Looks might seem like a small thing in the scheme of computers, but when you consider how close Ultrabooks are to one another in terms of specs, it's one of the few ways to stand out. The IdeaPad U310 looks great, but that really is its only notable feature, ultimately.
Like quite a few lower-priced Ultrabooks, it's really more worth considering as a replacement for a home laptop than as a travelling or working companion. It still offers a size and weight advantage over something similar, but you could get better value for money from something a little less size-conscious.
The Lenovo IdeaPad U310 really does look the part of a friendly small laptop, with bright colours, a clean white look and rounded edges. You can imagine using it in the living room or with someone at university, instead of on a desk or hidden in an office.
Its speed at coming on from standby and its great keyboard mean that it's a natural thing to grab when you do some quick surfing, while a good range of ports means it definitely isn't lacking as a computer.
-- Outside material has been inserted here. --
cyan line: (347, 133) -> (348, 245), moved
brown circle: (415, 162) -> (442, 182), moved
Aside from looks, there's very little to make this stand out. The components and performance are average, the screen is thoroughly middling, the battery life is a bit low, it's a bit heavy and thick, but it all falls within the realms of what you'd expect for its price…
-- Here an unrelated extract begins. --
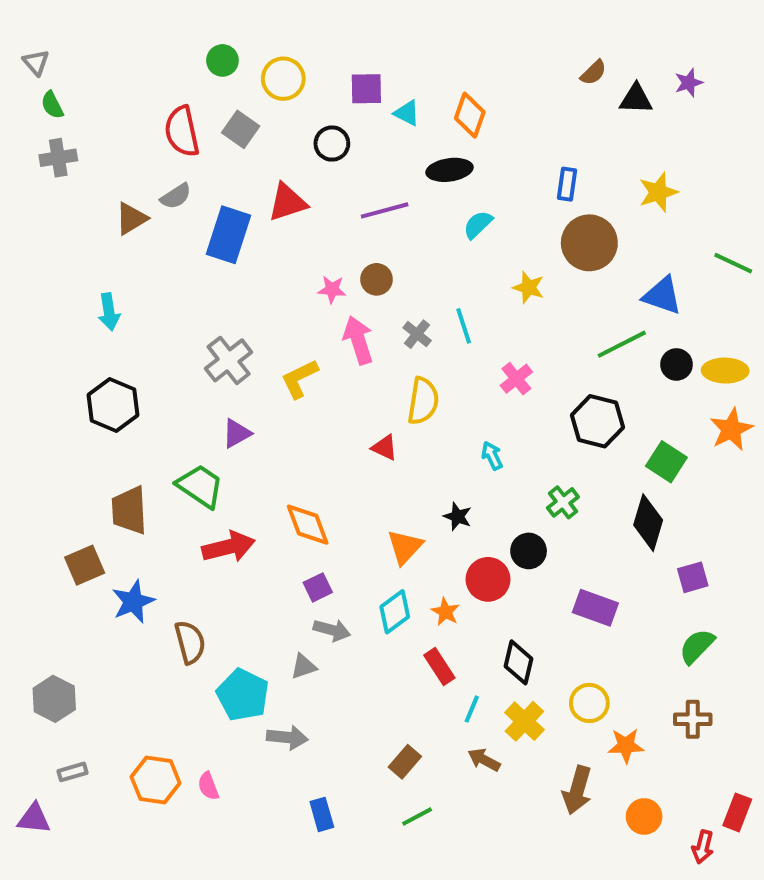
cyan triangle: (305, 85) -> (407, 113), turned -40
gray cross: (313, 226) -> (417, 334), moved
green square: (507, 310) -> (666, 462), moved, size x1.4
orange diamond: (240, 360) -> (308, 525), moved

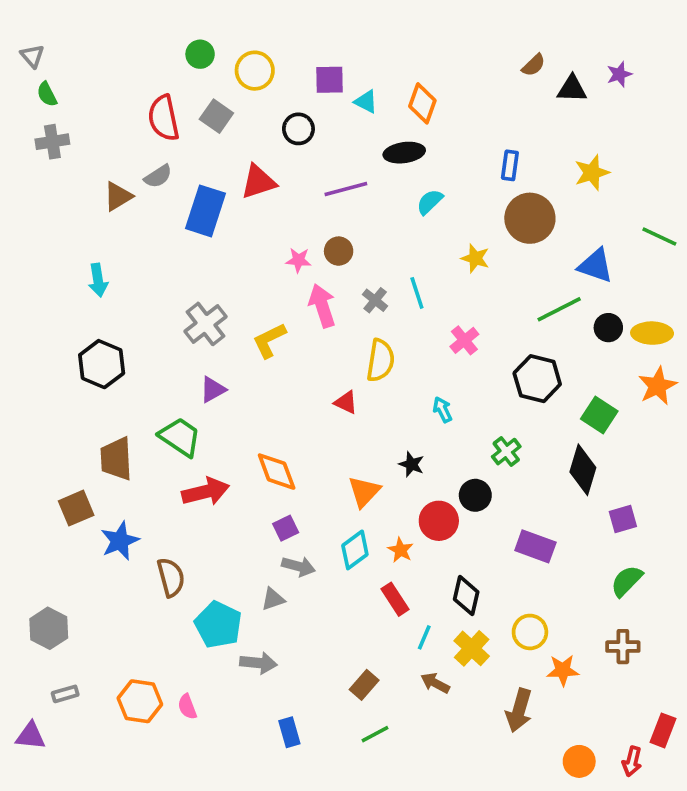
orange circle: (644, 816) -> (579, 761), moved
The trackpad gestures are a major annoyance, though, especially since the silly way they've been implemented means that they can either be turned off or lived with, not improved, as far as we can see.
Compared to the laptops you'll find it next to in a PC shop, it may be that the fun looks are all that can make the Lenovo IdeaPad U310 stand out. It's not any worse than its low-priced Ultrabook peers, and the keyboard is good for those who want to do a lot of typing on a small machine.
For a 13-inch Ultrabook priced at £599/US$729 (around AU$912), it's perfectly acceptable. You'll get something a fair bit snappier if you can stretch to something like the Asus Zenbook UX32A, though.